Cybercriminals Target Companies’ AI Systems

Threat actors, hackers, cyber thieves — they go by many names, but they’ve all got one characteristic in common. They aim at the weakest links in the most vulnerable systems to exploit and then wreak havoc.

A red-hot target? The artificial intelligence (AI) programs more and more businesses are using. “AI brings unprecedented opportunity, but also can present opportunities for malicious activity,” according to a new National Security Agency (NSA) advisory. “[Threat or malicious] actors, who have historically used data theft of sensitive information and intellectual property to advance their interests, may seek to co-opt deployed AI systems and apply them to malicious ends.”

Forget the may part — hackers will target companies’ AI open doors.

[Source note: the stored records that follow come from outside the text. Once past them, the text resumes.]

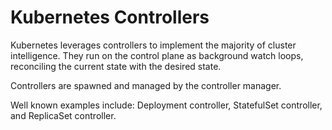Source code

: # Kubernetes Controllers

Kubernetes leverages controllers to implement the majority of cluster
intelligence. They run on the control plane as background watch loops,
reconciling the current state with the desired state.

Controllers are spawned and managed by the controller manager.

Well known examples include: Deployment controller, StatefulSet
controller, and ReplicaSet controller.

At least five groups came hard at OpenAI, creators of ChatGPT. The malicious actors attempted to hijack OpenAI’s large language models to eventually defraud individuals, businesses and government agencies. OpenAI worked in tandem with Microsoft to stop the threats and inform the public.

The NSA notes how deploying an AI program in a secure fashion “requires careful setup and configuration that depends on the complexity of the AI system, the resources required … and the infrastructure used (i.e., on premises, cloud or hybrid).”

When business teams and individual staffers use AI without telling their employers — often in violation of policies — their companies may be at even greater risk of an attack. Keep in mind a majority of IT pros believe their companies likely wouldn’t survive a significant theft of customer data and systems shutdown by a cybercriminal group.

Best Security Practices to Ward Off Cybercriminals

Here are a handful of steps the NSA advises companies to take before and while implementing AI systems:

• “ensure that the person responsible and accountable for AI system cybersecurity is the same person” in charge of overall cybersecurity
• if using a third-party vendor to deploy an AI solution, “work with [that organization’s] IT service department to identify the deployment environment and confirm it meets [your] organization’s IT standards”
• demand that the third-party AI developer provides a threat model for your systems and IT infrastructure
• insist on “a collaborative culture for all parties involved, including the data science, infrastructure and cybersecurity teams in particular, to allow for [voicing] any risks or concerns,” and
• address “blind spots in boundary protections and other security-relevant areas” of the AI system. Consider using an “access control system for AI model weights” and limiting “access to a set of privileged users with two-person control and and two-person integrity.”